Mas no “atual mundo multipolar, tais mecanismos não existem. O nosso mundo entrou em uma era de caos”, alertou o chefe da ONU
António Guterres, secretário-geral da ONUKena Betancur / AFP
“O mundo entrou em uma era de caos”, alertou nesta quarta-feira (7) o secretário-geral da ONU, António Guterres, denunciando as divisões sem precedentes do Conselho de Segurança, incapaz de chegar a um acordo face aos “terríveis conflitos” que se multiplicam no planeta.
“Há governos que ignoram e minam os próprios princípios do multilateralismo, sem serem responsabilizados de forma alguma. O Conselho de Segurança, principal ferramenta para a paz mundial, está estagnado devido a fissuras geopolíticas”, disse ele ao apresentar, perante a Assembleia Geral das Nações Unidas, em Nova York, as suas prioridades para 2024.
“Esta não é a primeira vez que o Conselho de Segurança está dividido. Mas é a pior. A disfunção atual é mais profunda e mais perigosa”, alertou Guterres, antes de lembrar que “durante a Guerra Fria, os mecanismos estabelecidos ajudaram a administrar as relações entre as superpotências”.
Mas no “atual mundo multipolar, tais mecanismos não existem.
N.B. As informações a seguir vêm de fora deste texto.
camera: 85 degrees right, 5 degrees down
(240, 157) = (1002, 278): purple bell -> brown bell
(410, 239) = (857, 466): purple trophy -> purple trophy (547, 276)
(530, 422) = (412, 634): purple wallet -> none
O nosso mundo entrou em uma era de caos”, alertou.
E os resultados “são evidentes: uma batalha perigosa e imprevisível com total impunidade”, disse Guterres, preocupado com uma nova proliferação nuclear e com o desenvolvimento de “novas formas de matar uns aos outros e de a humanidade se aniquilar”.
“Há tanta raiva, ódio e barulho no nosso mundo hoje! Todos os dias e na menor oportunidade há guerra, ao que parece. Conflitos terríveis que matam e mutilam civis em níveis sem precedentes. Guerras de dialética. Guerras de território. Guerras culturais”, indicou.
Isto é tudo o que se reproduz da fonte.